The Canadian hostage, Stephanie Joidon, told AFP in a phone call on Sunday. "We are being treated well. We do not know where we are." The French abductee is named Claire Dubois.

The kidnappers already contacted a variety of international news outlets. In a telephone interview with France24 television, a man claiming to be one of the kidnappers threatened to kill the women unless France re-opens the trials of members of Zoe’s Ark.

The abduction comes soon after the release last week in Bindis, West Darfur, of two kidnapped workers of the French organization Triangle.

Four workers with Doctors Without Borders (MSF), three of them foreigners, were kidnapped March 11 at gunpoint by uniformed border guards, according to an eyewitness who spoke with Radio Dabanga.
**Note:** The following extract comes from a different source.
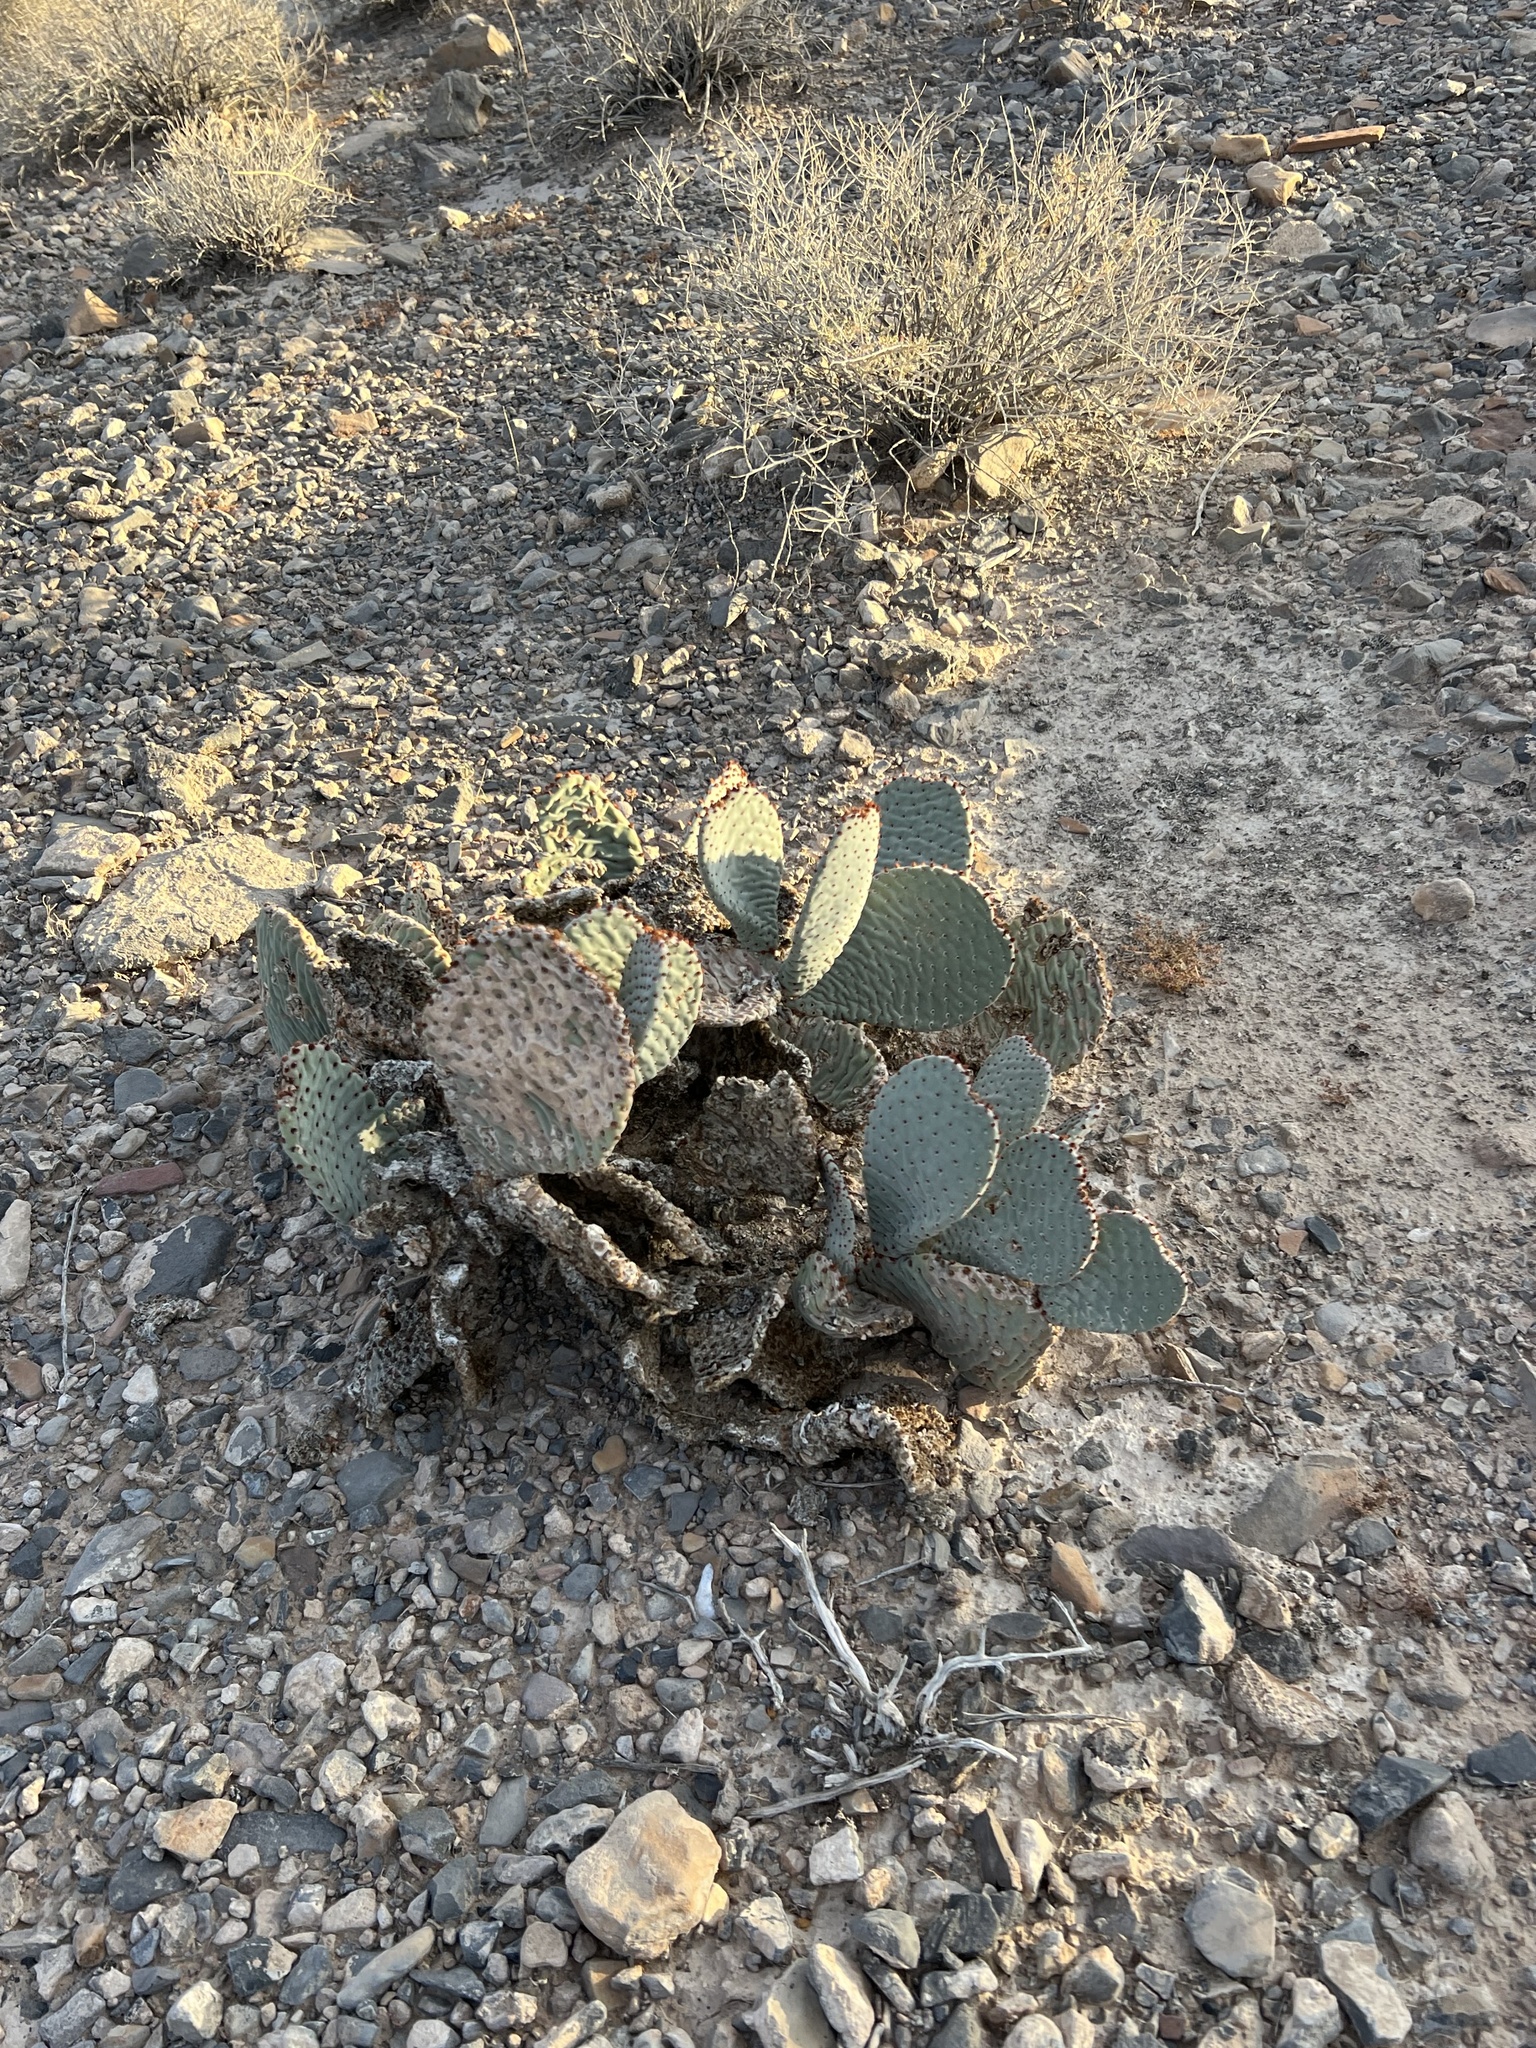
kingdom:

Another employee of a Canadian-headquartered aid group was shot dead March 23 when gunmen entered his living quarters.

The Government of Sudan expelled 13 aid groups from Sudan after March 4. Soon after the expulsion occurred, a UN official told Sudan Tribune that the move effectively represented the destruction of the aid effort as it had been constituted up till then.

Officials, including the president of Sudan, subsequently vowed to “Sudanize” aid efforts within one year, removing all the international groups.

During the past three years (from 2006 through 2008), more incidents of major violence against aid workers occurred in Sudan than in any other country in the world, according to a report released Wednesday by the London-based Overseas Development Institute.